Moral courage is the form of courage exhibited by someone who acts well, in the face of danger, in the service of one's convictions--the "courage of conviction." We can distinguish moral courage from the merely physical courage of someone who enters into dangerous action (while aware of the risks and perhaps fearful, but not uncontrollably so, of them) in that the morally courageous person acts in defense or pursuit of something of central value to him or herself. (At the same time, moral courage may often involve significant physical courage.)
It is easy to praise moral courage (and courage in general) when its manifestations square with our own expectations and values. Thus, Socrates, Gandhi, and Martin Luther King, Jr., are for us obvious exemplars of moral courage. But then we turn to cases like the 9/11 hijackers, suicide bombers, Scott Roeder (the man who murdered Dr. George Tiller, an abortion provider), and other "fanatics," and it becomes clear that if these individuals are also morally courageous--they seem to have had the "courage of conviction"--then moral courage can motivate behavior that we feel ought to be condemned.
In a previous post I raised some questions about whether "sneaking around" or otherwise attacking one's foes at moments of ordinary human vulnerability can be reasonably described as courageous.
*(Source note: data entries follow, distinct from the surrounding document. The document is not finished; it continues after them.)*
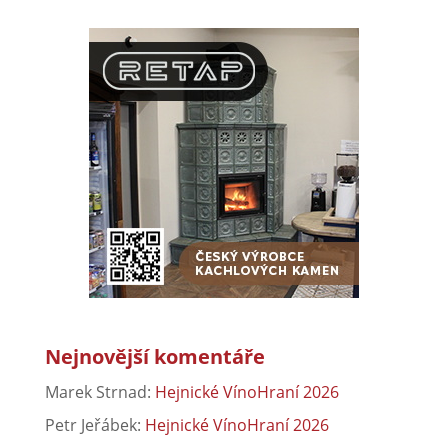
Nejnovější komentáře
Marek Strnad
:
Hejnické VínoHraní 2026
Petr Jeřábek
:
Hejnické VínoHraní 2026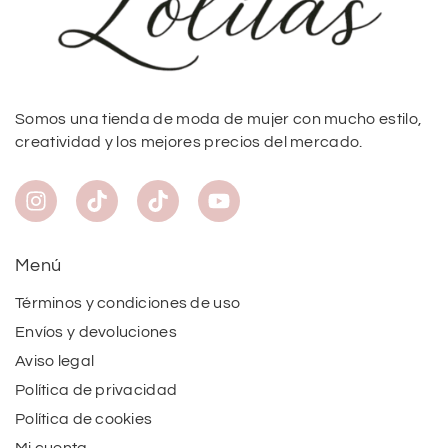
Somos una tienda de moda de mujer con mucho estilo,
creatividad y los mejores precios del mercado.
Menú
Términos y condiciones de uso
Envíos y devoluciones
Aviso legal
Política de privacidad
Política de cookies
Mi cuenta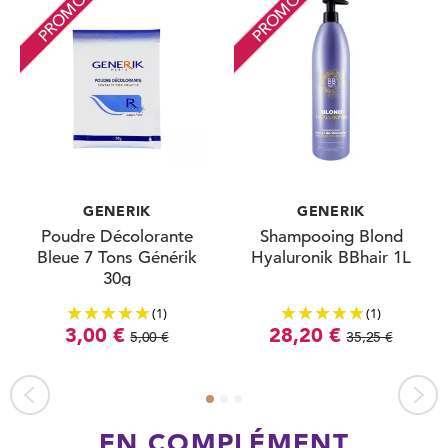
PROMO
PROMO
GENERIK
GENERIK
Poudre Décolorante
Shampooing Blond
Bleue 7 Tons Générik
Hyaluronik BBhair 1L
30g
(1)
(1)
3,00 €
28,20 €
5,00 €
35,25 €
EN COMPLÉMENT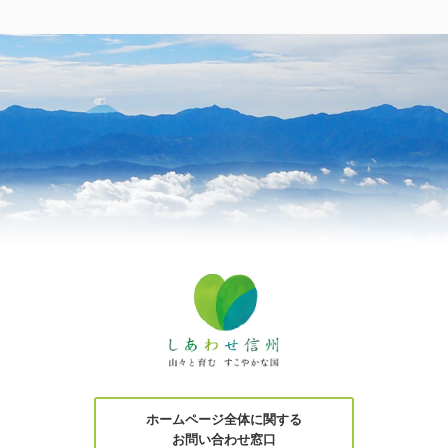
ホームページ全体に関する
お問い合わせ窓口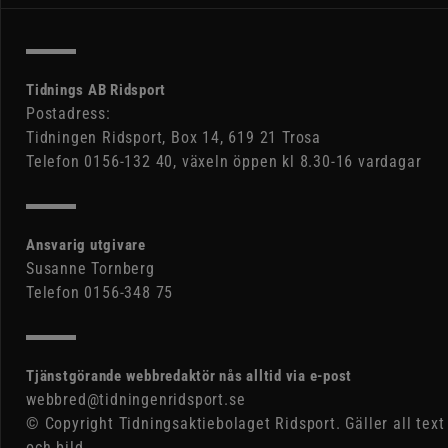
Tidnings AB Ridsport
Postadress:
Tidningen Ridsport, Box 14, 619 21 Trosa
Telefon 0156-132 40, växeln öppen kl 8.30-16 vardagar
Ansvarig utgivare
Susanne Tornberg
Telefon 0156-348 75
Tjänstgörande webbredaktör nås alltid via e-post
webbred@tidningenridsport.se
© Copyright Tidningsaktiebolaget Ridsport. Gäller all text
och bild.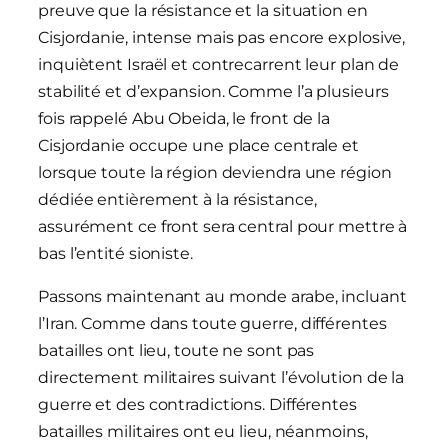
preuve que la résistance et la situation en
Cisjordanie, intense mais pas encore explosive,
inquiètent Israël et contrecarrent leur plan de
stabilité et d’expansion. Comme l’a plusieurs
fois rappelé Abu Obeida, le front de la
Cisjordanie occupe une place centrale et
lorsque toute la région deviendra une région
dédiée entièrement à la résistance,
assurément ce front sera central pour mettre à
bas l’entité sioniste.
Passons maintenant au monde arabe, incluant
l’Iran. Comme dans toute guerre, différentes
batailles ont lieu, toute ne sont pas
directement militaires suivant l’évolution de la
guerre et des contradictions. Différentes
batailles militaires ont eu lieu, néanmoins,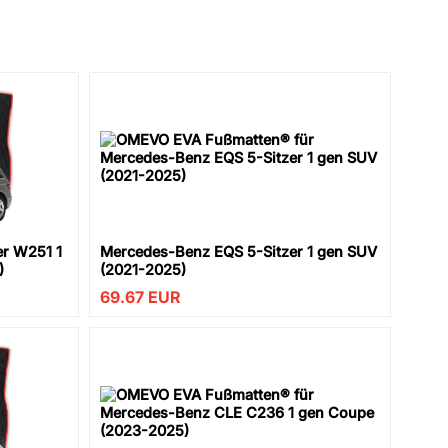
er W251 1
Mercedes-Benz EQS 5-Sitzer 1 gen SUV
)
(2021-2025)
69.67
EUR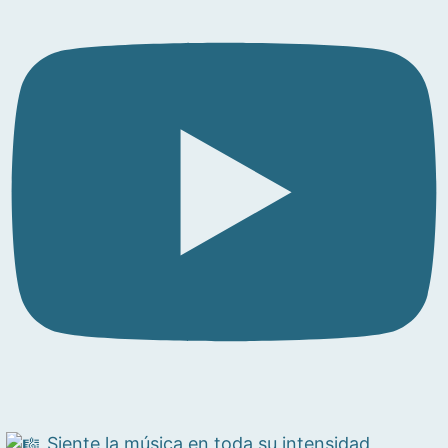
Siente la música en toda su intensidad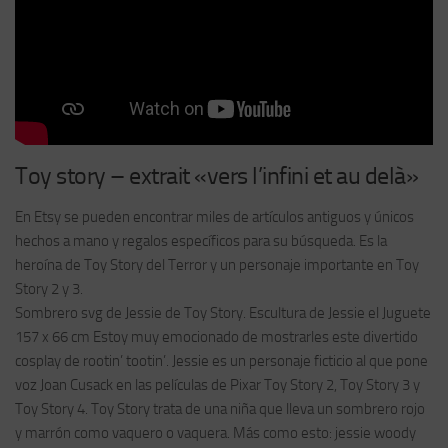
Toy story – extrait «vers l’infini et au delà»
En Etsy se pueden encontrar miles de artículos antiguos y únicos
hechos a mano y regalos específicos para su búsqueda. Es la
heroína de Toy Story del Terror y un personaje importante en Toy
Story 2 y 3.
Sombrero svg de Jessie de Toy Story. Escultura de Jessie el Juguete
157 x 66 cm Estoy muy emocionado de mostrarles este divertido
cosplay de rootin’ tootin’. Jessie es un personaje ficticio al que pone
voz Joan Cusack en las películas de Pixar Toy Story 2, Toy Story 3 y
Toy Story 4. Toy Story trata de una niña que lleva un sombrero rojo
y marrón como vaquero o vaquera. Más como esto: jessie woody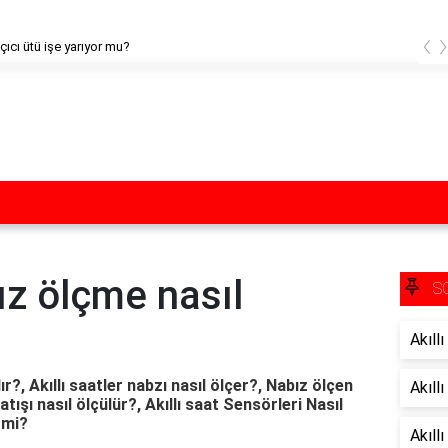
‹
çıcı ütü işe yarıyor mu?
bız ölçme nasıl
S
Akıll
ır?, Akıllı saatler nabzı nasıl ölçer?, Nabız ölçen
Akıll
ışı nasıl ölçülür?, Akıllı saat Sensörleri Nasıl
r mi?
Akıllı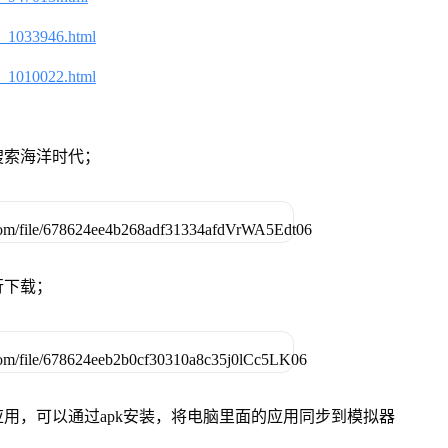
2_1033946.html
2_1010022.html
搜索海洋时代；
行下载；
用，可以通过apk安装，将电脑里面的应用同步到模拟器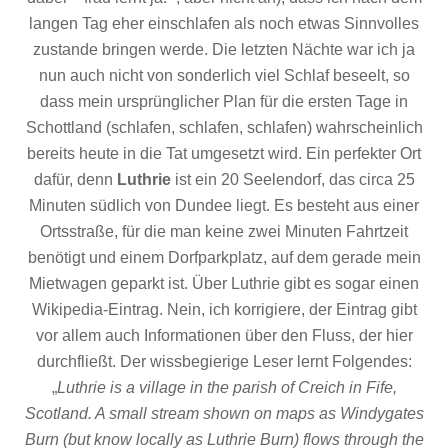
langen Tag eher einschlafen als noch etwas Sinnvolles
zustande bringen werde. Die letzten Nächte war ich ja
nun auch nicht von sonderlich viel Schlaf beseelt, so
dass mein ursprünglicher Plan für die ersten Tage in
Schottland (schlafen, schlafen, schlafen) wahrscheinlich
bereits heute in die Tat umgesetzt wird. Ein perfekter Ort
dafür, denn
Luthrie
ist ein 20 Seelendorf, das circa 25
Minuten südlich von Dundee liegt. Es besteht aus einer
Ortsstraße, für die man keine zwei Minuten Fahrtzeit
benötigt und einem Dorfparkplatz, auf dem gerade mein
Mietwagen geparkt ist. Über Luthrie gibt es sogar einen
Wikipedia-Eintrag. Nein, ich korrigiere, der Eintrag gibt
vor allem auch Informationen über den Fluss, der hier
durchfließt. Der wissbegierige Leser lernt Folgendes:
„
Luthrie is a village in the parish of Creich in Fife,
Scotland. A small stream shown on maps as Windygates
Burn (but know locally as Luthrie Burn) flows through the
I want now to frame this more specifically in terms of moral courage. If Socrates, Gandhi, and King are to be taken as paradigms of moral courage, then I would suggest that an important feature of their actions has to do with the manner in which they each faced their adversaries. Namely, they faced them as one subject to another subject. They did not objectify, or otherwise circumvent a direct confrontation with the will of the other. This was not a matter of giving their adversaries a "fighting chance," but rather a matter of acknowledging the subjectivity of those who would oppose their values and convictions. The following is part of what I say about this in an essay I'm working on:
When one acts for the sake of a cause, one expresses value to others; one’s actions are addressed to others as an expression of that value. But if one objectifies the other, then one treats that other as something unable to receive that expression of value. Objectification precludes the possibility of facing the other, because objects do not have a face (in this sense). The person who refuses to acknowledge the reality and subjectivity of the other, and refuses out of fear, or who circumvents an open confrontation with those others, as subjects, is thus a kind of coward.
If this is right, then it indicates why "fanatics" who treat their foes as dispensable (as mere means) cannot be regarded as morally courageous. Such individuals incur danger in the service of their causes, but they fail to "act well" in the service of those causes because they act against their foes in ways which seem, to me at least, to be incompatible with an honest facing up to those others whom they harm and often destroy. Thus, as above, in one sense, their actions may involve cowardice. In another sense, their actions are reckless.